Go through the entries below and pick out every line with "cookies".

DATASET CONTENT below:

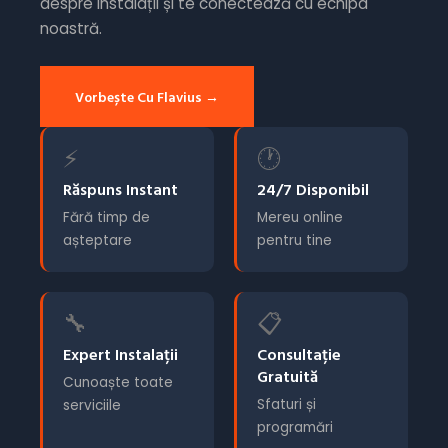
despre instalații și te conectează cu echipa
noastră.
Vorbește Cu Flavius →
⚡
🕐
Răspuns Instant
24/7 Disponibil
Fără timp de
Mereu online
așteptare
pentru tine
🔧
📋
Expert Instalații
Consultație
Gratuită
Cunoaște toate
Sfaturi și
serviciile
programări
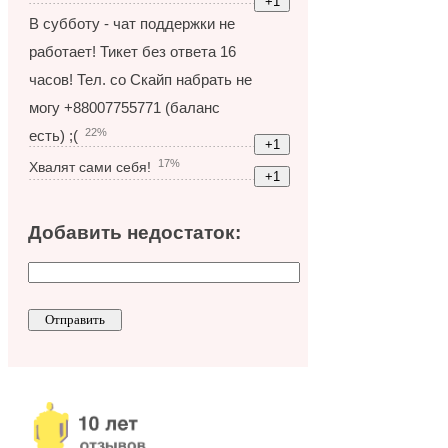
В субботу - чат поддержки не
работает! Тикет без ответа 16
часов! Тел. со Скайп набрать не
могу +88007755771 (баланс
22%
есть) ;(
17%
Хвалят сами себя!
Добавить недостаток:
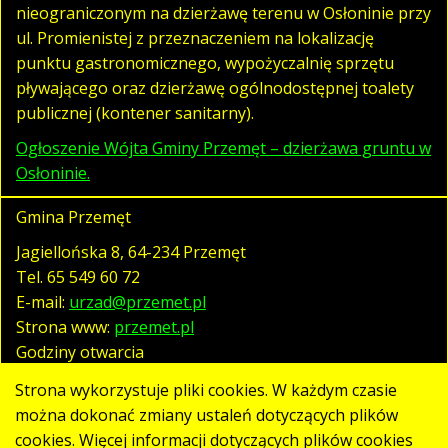
nieograniczonym na dzierżawę terenu w Osłoninie przy
ul. Promienistej z przeznaczeniem na lokalizację
punktu gastronomicznego, wypożyczalnię sprzętu
pływającego oraz dzierżawę ogólnodostępnej toalety
publicznej (kontener sanitarny).
Ogłoszenie Wójta Gminy Przemęt – dzierżawa gruntu w
Osłoninie.
Gmina Przemęt
Jagiellońska 8, 64-234 Przemęt
Tel.
65 549 60 72
E-mail:
urzad@przemet.pl
Strona www:
przemet.pl
Godziny otwarcia
pn. - pt. 07:30 - 15:30
Strona wykorzystuje pliki cookies. W każdym czasie
można dokonać zmiany ustaleń dotyczących plików
cookies. Więcej informacji dotyczących plików cookies
Polityka prywatności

End of DATASET CONTENT.

• ANSWER TO THIS EXERCISE:
Strona wykorzystuje pliki cookies. W każdym czasie
cookies. Więcej informacji dotyczących plików cookies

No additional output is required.